Setelah memilih kamar yang sesuai, Dina segera beranjak menuju lift, lalu masuk bersama beberapa orang yang juga ingin naik ke lantai atas. Setelah sampai di lantai tiga, Dina keluar dari kotak besi tersebut dan mencari letak kamarnya.

"Nomor 140, akhirnya ketemu juga," ucap Dina senang. Ia mengambil Room Keys untuk membuka pintu kamar tersebut.
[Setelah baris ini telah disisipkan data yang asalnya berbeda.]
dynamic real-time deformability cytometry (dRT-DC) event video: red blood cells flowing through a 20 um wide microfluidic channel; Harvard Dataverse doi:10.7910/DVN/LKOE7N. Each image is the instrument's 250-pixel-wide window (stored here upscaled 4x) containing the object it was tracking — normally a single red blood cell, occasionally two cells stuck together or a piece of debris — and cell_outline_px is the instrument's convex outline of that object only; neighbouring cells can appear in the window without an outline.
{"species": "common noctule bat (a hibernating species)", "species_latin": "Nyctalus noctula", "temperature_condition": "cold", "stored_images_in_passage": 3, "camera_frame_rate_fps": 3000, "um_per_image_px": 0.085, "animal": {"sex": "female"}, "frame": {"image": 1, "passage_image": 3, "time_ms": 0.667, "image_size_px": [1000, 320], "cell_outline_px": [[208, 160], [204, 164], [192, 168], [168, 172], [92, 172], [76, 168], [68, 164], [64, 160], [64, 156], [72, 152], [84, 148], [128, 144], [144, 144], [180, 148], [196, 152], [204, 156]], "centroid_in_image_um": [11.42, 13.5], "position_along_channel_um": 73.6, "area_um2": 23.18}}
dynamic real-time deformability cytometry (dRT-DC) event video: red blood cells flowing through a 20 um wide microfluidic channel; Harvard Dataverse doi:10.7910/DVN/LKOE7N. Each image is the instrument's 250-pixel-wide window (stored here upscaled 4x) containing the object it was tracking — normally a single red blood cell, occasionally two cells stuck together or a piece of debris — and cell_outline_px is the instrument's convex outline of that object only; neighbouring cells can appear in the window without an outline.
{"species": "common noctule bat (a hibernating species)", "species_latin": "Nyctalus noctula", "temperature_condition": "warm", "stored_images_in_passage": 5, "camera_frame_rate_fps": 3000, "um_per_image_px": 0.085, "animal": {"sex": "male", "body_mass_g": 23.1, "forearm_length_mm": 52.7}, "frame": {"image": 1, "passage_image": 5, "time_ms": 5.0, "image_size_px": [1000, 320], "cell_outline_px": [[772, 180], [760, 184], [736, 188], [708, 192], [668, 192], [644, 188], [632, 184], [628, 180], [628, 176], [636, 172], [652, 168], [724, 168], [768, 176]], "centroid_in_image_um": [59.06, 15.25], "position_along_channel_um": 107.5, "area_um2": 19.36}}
Terbayang kasur empuk membuat ia tak sabar ingin segera merebahkan tubuh lelahnya.

"Bagus." Dina mengedarkan pandangan ke setiap sudut kamar tersebut. Cukup luas, dengan ranjang single yang kelihatan nyaman. Ia meletakkan tas selempangnya, lalu masuk ke kamar mandi untuk membersihkan diri.

"Untung aku bawa baju ganti," ucap Dina yang kini telah mengganti bajunya dengan kaos bergambar bunga mawar berwarna soft pink dan celana kulot berwarna hitam.

Tiba-tiba terdengar suara bergemuruh dari dalam perut Dina. Ia belum sempat makan malam dan sekarang kelaparan, padahal jarum jam sudah menunjukkan angka sepuluh. Terlalu larut untuk makan sebenarnya, tapi tidurnya tak akan nyenyak jika perutnya tidak diisi. Akhirnya, ia memutuskan untuk makan di bawah.

🍂

"Udah, Bhi. Loe udah terlalu banyak minum gitu." Bagus merebut gelas berisi cairan berwarna emas dari tangan Abhi lalu meminumnya.

Abhi hanya mengedikkan bahu cuek menanggapi perlakuan Bagus. Ia bangkit dari duduknya dan berjalan ke arah kamar mandi. Ia ingin membasuh muka sebelum kembali ke kamarnya.

"Gue balik ke kamar. Ndi, loe masih mau di sini?" tanya Abhi pada Andi yang kini tengak asik bermain game.

"Iya, soalnya lagi nanggung, nih," jawab Andi tanpa mengalihkan pandangannya dari layar di depannya.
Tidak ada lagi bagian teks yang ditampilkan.